Proposed NYSE Changes Impact on Canadian Issuers
October 21 2002
The New York Stock Exchange (NYSE) Corporate Accountability and Listing Standards
Committee recently released its report
recommending certain changes to its listing standards. The new listing standards
would require companies listed on the NYSE (other than foreign private issuers)
to adopt specified governance practices as a condition of listing. The changes
are significant and impose requirements which differ in many respects from those
to which Canadian companies listed on the Toronto Stock Exchange (TSX) are subject.
Some of the major differences that will emerge between corporate governance regulation
in Canada and the United States if the report's recommendations are adopted are as follows:
- Although many of the practices recommended in the NYSE report are consistent
with Canadian governance standards, they are not mandated practices in Canada.
There is currently no initiative underway to impose any additional corporate
governance requirements in Canada. The TSX guidelines are simply disclosure
requirements - listed companies must disclose their governance practices and
the extent to which they differ from those recommended in the guidelines.
The TSX guidelines take the approach that 'one size does not fit all'.
In contrast, the NYSE report recommends the imposition of certain uniform
governance standards for its domestic listed companies.
- The TSX guidelines impose no particular restrictions on significant shareholders,
other than recommending that if an issuer has a significant shareholder, then
a number of its directors should be unrelated to both the issuer and the significant
shareholder.
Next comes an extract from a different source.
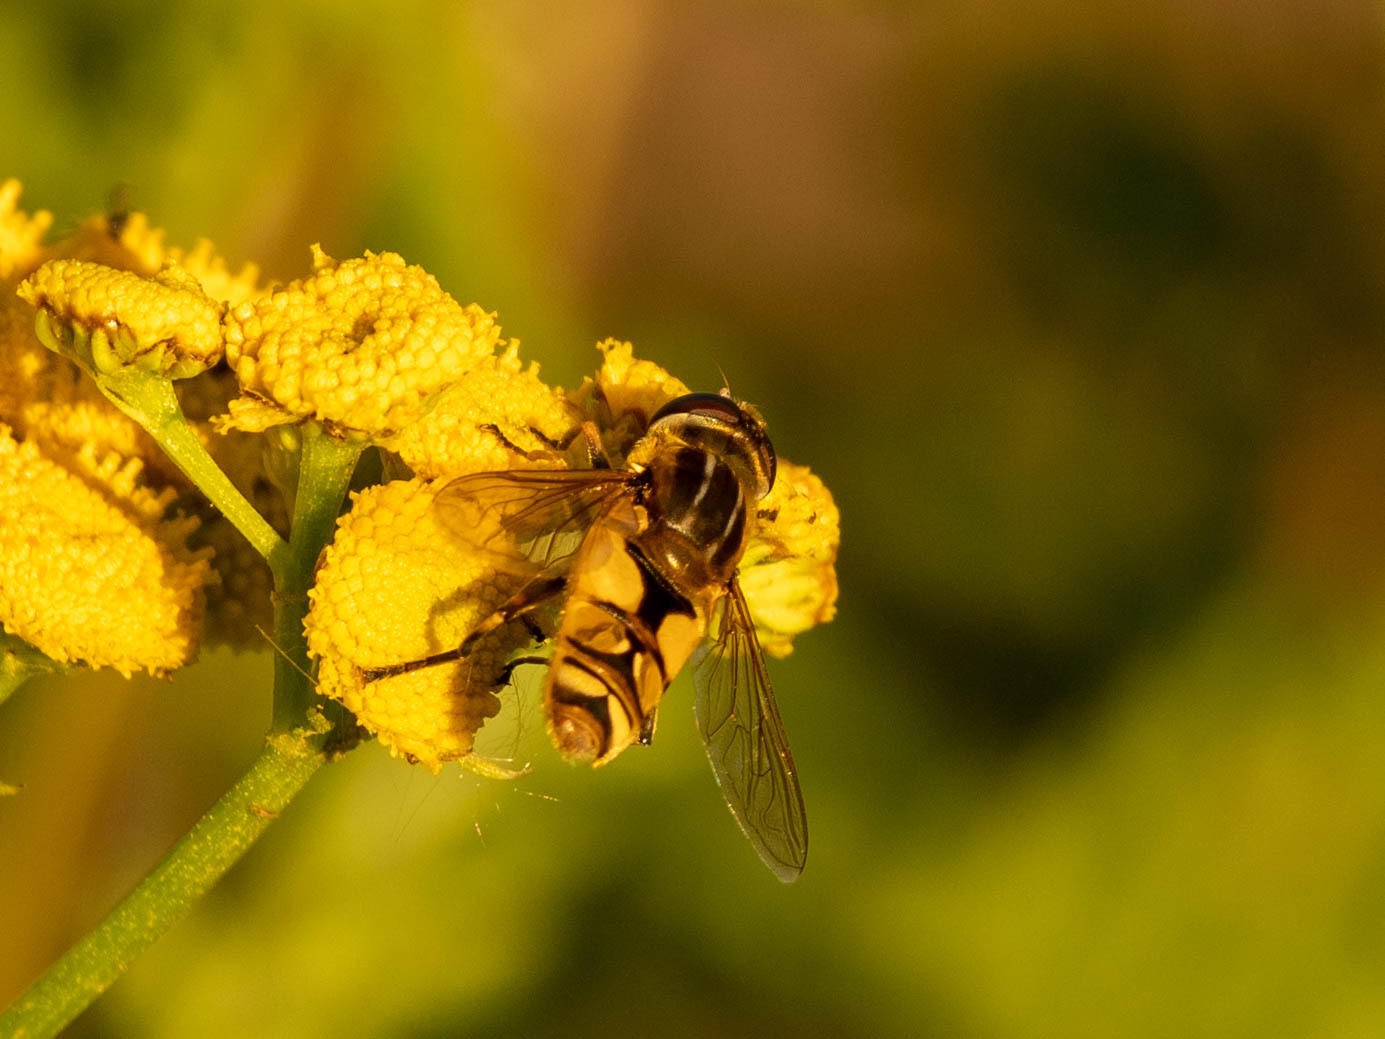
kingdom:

The NYSE report would require that an audit committee member
not vote in audit committee proceedings or act as chair of the audit committee
where he or she is "associated with a shareholder owning 20% or more
of the listed company's equity".
- The NYSE report continues the trend towards establishing objective standards,
particularly in the determination of director independence. Although the board
of an NYSE-listed company would have the responsibility for determining whether
a director was independent, certain relationships would automatically preclude
a director from being considered as such. The TSX guidelines make the board
of directors responsible for determining each director's unrelated (independent)
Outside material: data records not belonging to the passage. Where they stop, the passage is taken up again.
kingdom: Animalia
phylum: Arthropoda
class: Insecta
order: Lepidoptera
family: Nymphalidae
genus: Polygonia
status, without providing any so-called 'bright line' tests or other guidance.
- The NYSE report assigns sole responsibility for hiring and firing the listed
company's independent auditor to the audit committee, although this remains
subject to shareholder ratification where required in accordance with applicable
state and federal law. This provision is intended to reduce the influence of interested
board members in favour of independent directors on the audit committee, and
would prohibit the board from delegating this responsibility to management.
In contrast, the TSX guidelines are silent on the retention and termination
of auditors, which remains a power of appointment of shareholders under
applicable corporate statutes, exercised at a listed company's annual meeting.
The amendments to the TSX guidelines currently under consideration include,
as a practice note, a statement that the audit charter should specify that
the external auditor is ultimately accountable to the board of directors and audit committee, as representatives of the shareholders.
- The NYSE report would impose certain restrictions on the type of compensation
that members of the audit committee could receive. The TSX guidelines provide
only that the board should review the adequacy and form of director compensation
and ensure that it realistically reflects the responsibilities and risk of
being a director.
- The TSX guidelines do not require certification by the chief executive officer of the material
truth and accuracy of investor information or the existence of procedures
to ensure such, as is proposed in the NYSE report.
- The TSX guidelines do not deal with the adoption of a code of business conduct
and ethics, in contrast to the NYSE report which requires listed companies
to adopt and publish their codes (as well as key committee charters).
The TSX guidelines recommend that audit committees adopt a charter, but without
any requirement to disclose the charter itself.